The Chinese economy gained a little momentum in May, but the upturn was insufficient to quell widespread expectations of softer GDP growth in the second quarter. IHS Markit expects China’s economic growth rate to slow to 6.7% in the second quarter, down from 6.9% in Q1.
China PMI and GDP compared
The headline Caixin China Composite PMI Output Index rose slightly from 51.2 in April to 51.5 in May, signalling the fifteenth successive month of output growth. However, the latest reading was the second weakest in 11 months.
May survey data saw diverging growth in the manufacturing and service sectors. There was an encouraging pick-up in services activity to the fastest since January, buoyed by increased client demand. The improved performance of the service sector is welcome news for the government as it seeks to transition the economy towards domestic consumption.
Diverging growth in manufacturing and service sectors
In contrast, manufacturers reported the smallest rise in production since a decline last June, amid lacklustre export sales and tighter environmental regulations. The production slowdown contributed to the first sub-50.0 reading of the headline manufacturing PMI for nearly a year.

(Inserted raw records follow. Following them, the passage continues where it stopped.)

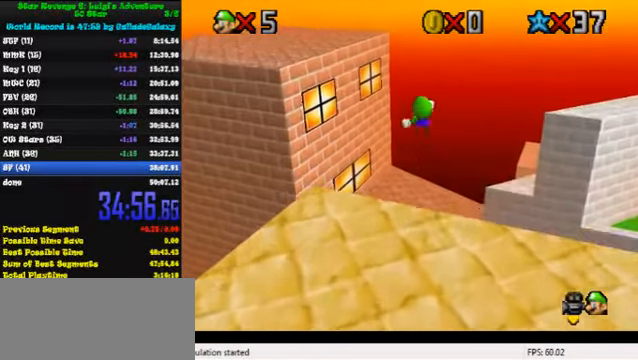
{"keys": ["right", "up"], "events": [[466, "right", "down"]]}
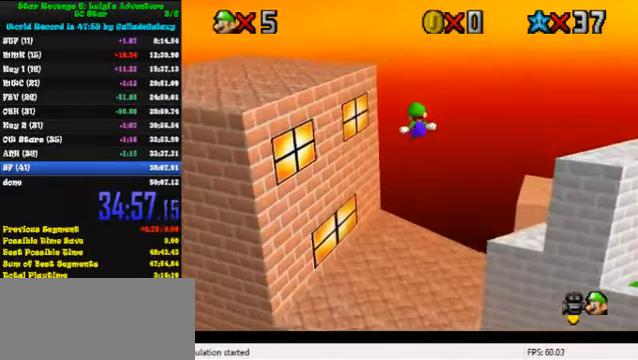
{"keys": ["d", "right", "up"], "events": [[200, "right", "up"], [366, "right", "down"], [500, "d", "down"]]}
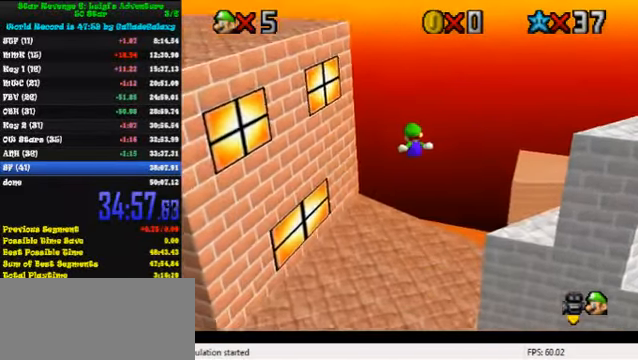
{"keys": ["d", "right", "up"], "events": [[66, "right", "up"], [100, "d", "up"], [200, "d", "down"], [300, "d", "up"], [400, "d", "down"], [434, "right", "down"]]}
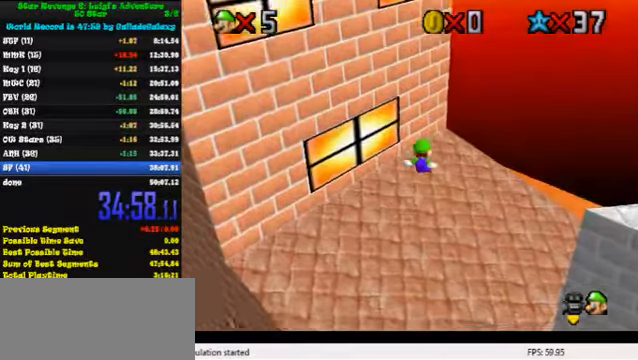
{"keys": ["right", "up"], "events": [[33, "d", "up"], [133, "right", "up"], [167, "d", "down"], [233, "right", "down"], [267, "d", "up"]]}
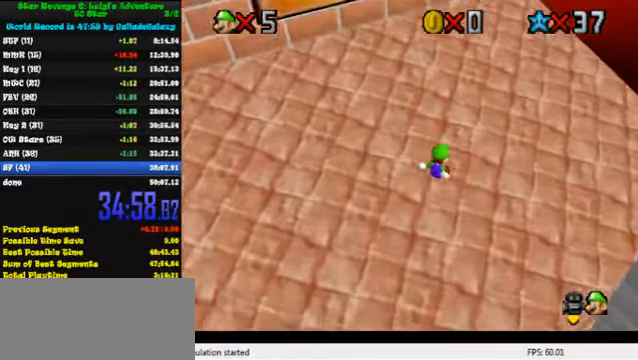
{"keys": ["up"], "events": [[433, "right", "up"]]}
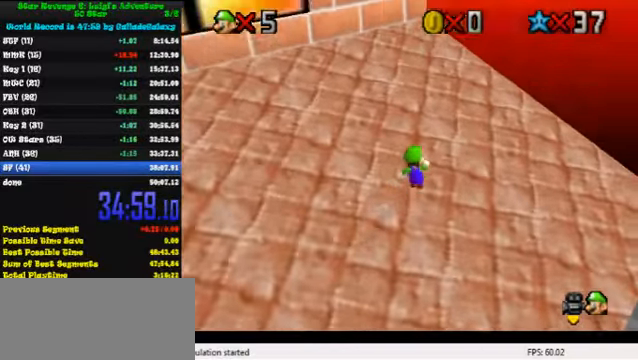
{"keys": ["ctrl", "right", "shift", "up"], "events": [[100, "shift", "down"], [200, "right", "down"], [400, "ctrl", "down"]]}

There were mixed signs for the outlook. Business confidence about the year ahead strengthened slightly, but inflows of new work increased at a rate identical to April’s seven-month low. Moreover, employment fell for the second month running in May, suggesting that firms remained cautious about growth prospects.
Lower industrial profits?
Alongside reduced demand and slower cost increases has come a deterioration in firms’ pricing power. Average prices charged by firms for their goods and services fell for the first time since February of last year, albeit fractionally.